A Torrente e o Rio


O encontro das águas com as pedras produzia formidável estrondo. A queda era de vários metros de altura e a torrente se precipitava fremente e espumante. Todos fugiam do terrível caudal e o horror seguia seu itinerário, tremendo toda a campina em torno. Não havia viajante, por mais intrépido que fosse, capaz de enfrentar aquela barreira.
Certo dia, viu-se um homem sem outra alternativa senão arrojar-se à corrente, ameaçado como estava por vários assaltantes que lhe vinham no encalço. Fez mentalmente uma prece e atirou-se na água. As ameaças não eram nada mais que simples ruídos. A torrente não tinha mais que poucos palmos de fundo e o homem fugitivo não se expôs a nenhum perigo mais do que os desenhados em sua imaginação fantasiosa.
A coragem apoderou-se daquela viajante. Se conseguira arrostar a fúria da terrível torrente e saíra ileso, nada mais havia que pudesse causar-lhe medo. O êxito do ato aumentava-lhe cada vez mais a coragem.

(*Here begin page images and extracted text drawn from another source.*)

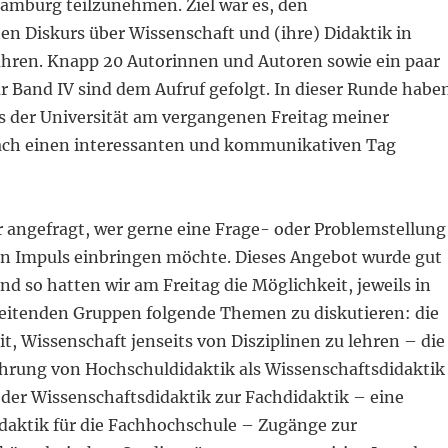
mburg teilzunehmen. Ziel war es, den
en Diskurs über Wissenschaft und (ihre) Didaktik in
ühren. Knapp 20 Autorinnen und Autoren sowie ein paar
r Band IV sind dem Aufruf gefolgt. In dieser Runde habe
s der Universität am vergangenen Freitag meiner
ach einen interessanten und kommunikativen Tag
r angefragt, wer gerne eine Frage- oder Problemstellung
n Impuls einbringen möchte. Dieses Angebot wurde gut
 so hatten wir am Freitag die Möglichkeit, jeweils in
rbeitenden Gruppen folgende Themen zu diskutieren: die
, Wissenschaft jenseits von Disziplinen zu lehren – die
hrung von Hochschuldidaktik als Wissenschaftsdidaktik
der Wissenschaftsdidaktik zur Fachdidaktik – eine
daktik für die Fachhochschule – Zugänge zur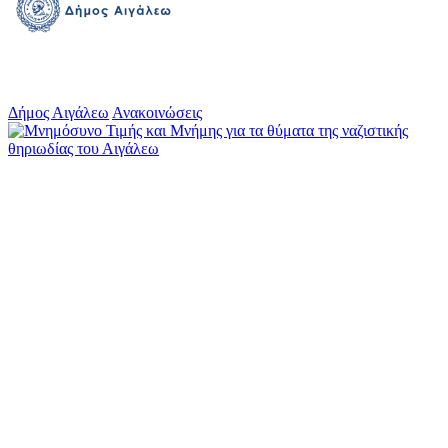
Δήμος Αιγάλεω
Ανακοινώσεις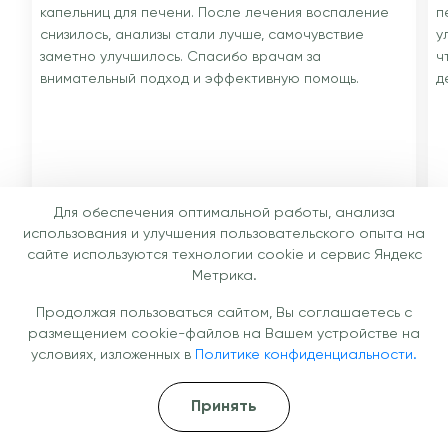
капельниц для печени. После лечения воспаление
п
снизилось, анализы стали лучше, самочувствие
у
заметно улучшилось. Спасибо врачам за
ч
внимательный подход и эффективную помощь.
д
Для обеспечения оптимальной работы, анализа
Андрей, 34 года, Химки
М
использования и улучшения пользовательского опыта на
Капельница для печени
К
сайте используются технологии cookie и сервис Яндекс
Метрика.
Продолжая пользоваться сайтом, Вы соглашаетесь с
размещением cookie-файлов на Вашем устройстве на
условиях, изложенных в
Политике конфиденциальности.
Специалисты
Наши врачи — ваша уверенность в
Принять
результате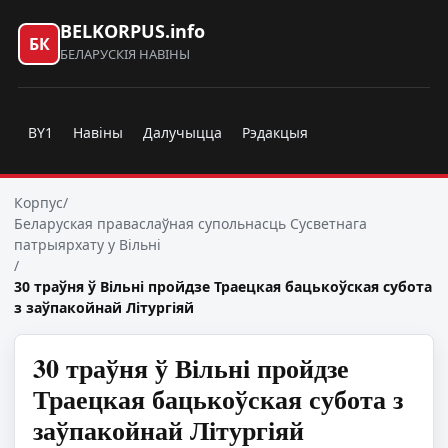
BELKORPUS.info
БК
БЕЛАРУСКІЯ НАВІНЫ
BY1
Навіны
Далучыцца
Рэдакцыя
Корпус
/
Беларуская праваслаўная супольнасць Сусветнага
патрыярхату у Вільні
/
30 траўня ў Вільні пройдзе Траецкая бацькоўская субота
з заўпакойнай Літургіяй
30 траўня ў Вільні пройдзе
Траецкая бацькоўская субота з
заўпакойнай Літургіяй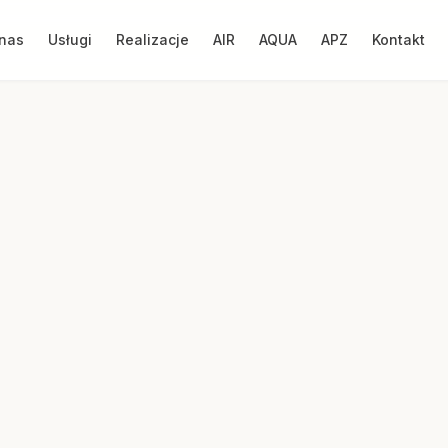
nas
Usługi
Realizacje
AIR
AQUA
APZ
Kontakt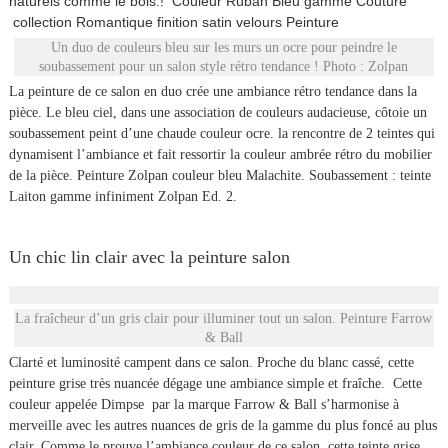
naturels comme le bois.! Couleur Ruban Bleu gamme Couture
collection Romantique finition satin velours Peinture
Un duo de couleurs bleu sur les murs un ocre pour peindre le
soubassement pour un salon style rétro tendance ! Photo : Zolpan
La peinture de ce salon en duo crée une ambiance rétro tendance dans la
pièce. Le bleu ciel, dans une association de couleurs audacieuse, côtoie un
soubassement peint d’une chaude couleur ocre. la rencontre de 2 teintes qui
dynamisent l’ambiance et fait ressortir la couleur ambrée rétro du mobilier
de la pièce. Peinture Zolpan couleur bleu Malachite. Soubassement : teinte
Laiton gamme infiniment Zolpan Ed. 2.
Un chic lin clair avec la peinture salon
La fraîcheur d’un gris clair pour illuminer tout un salon. Peinture Farrow
& Ball
Clarté et luminosité campent dans ce salon. Proche du blanc cassé, cette
peinture grise très nuancée dégage une ambiance simple et fraîche. Cette
couleur appelée Dimpse par la marque Farrow & Ball s’harmonise à
merveille avec les autres nuances de gris de la gamme du plus foncé au plus
clair. Comme le prouve l’ambiance couleur de ce salon, cette teinte grise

Como se os ladrões não tivessem desistido da perseguição, o viajante chegou às marges de um outro rio, cuja torrente parecia a imagem de um sonho tranquilo. Entrou resoluto nas águas. Seu cavalo, que vinha lhe salvando da recorrente perseguição, não conseguiu livrá-lo nas pérfidas ondas; ambos maus nadadores, precipitaram-se ao fundo.
Tal conto nos faz refletir sobre o quão traiçoeiro é o silêncio das águas. Os boatos que corriam sobre a forte correnteza barulhenta nada mais eram que especulações, afinal, os tagarelas não oferecem maior perigo que o de irritar-nos  com sua torrente de palavras.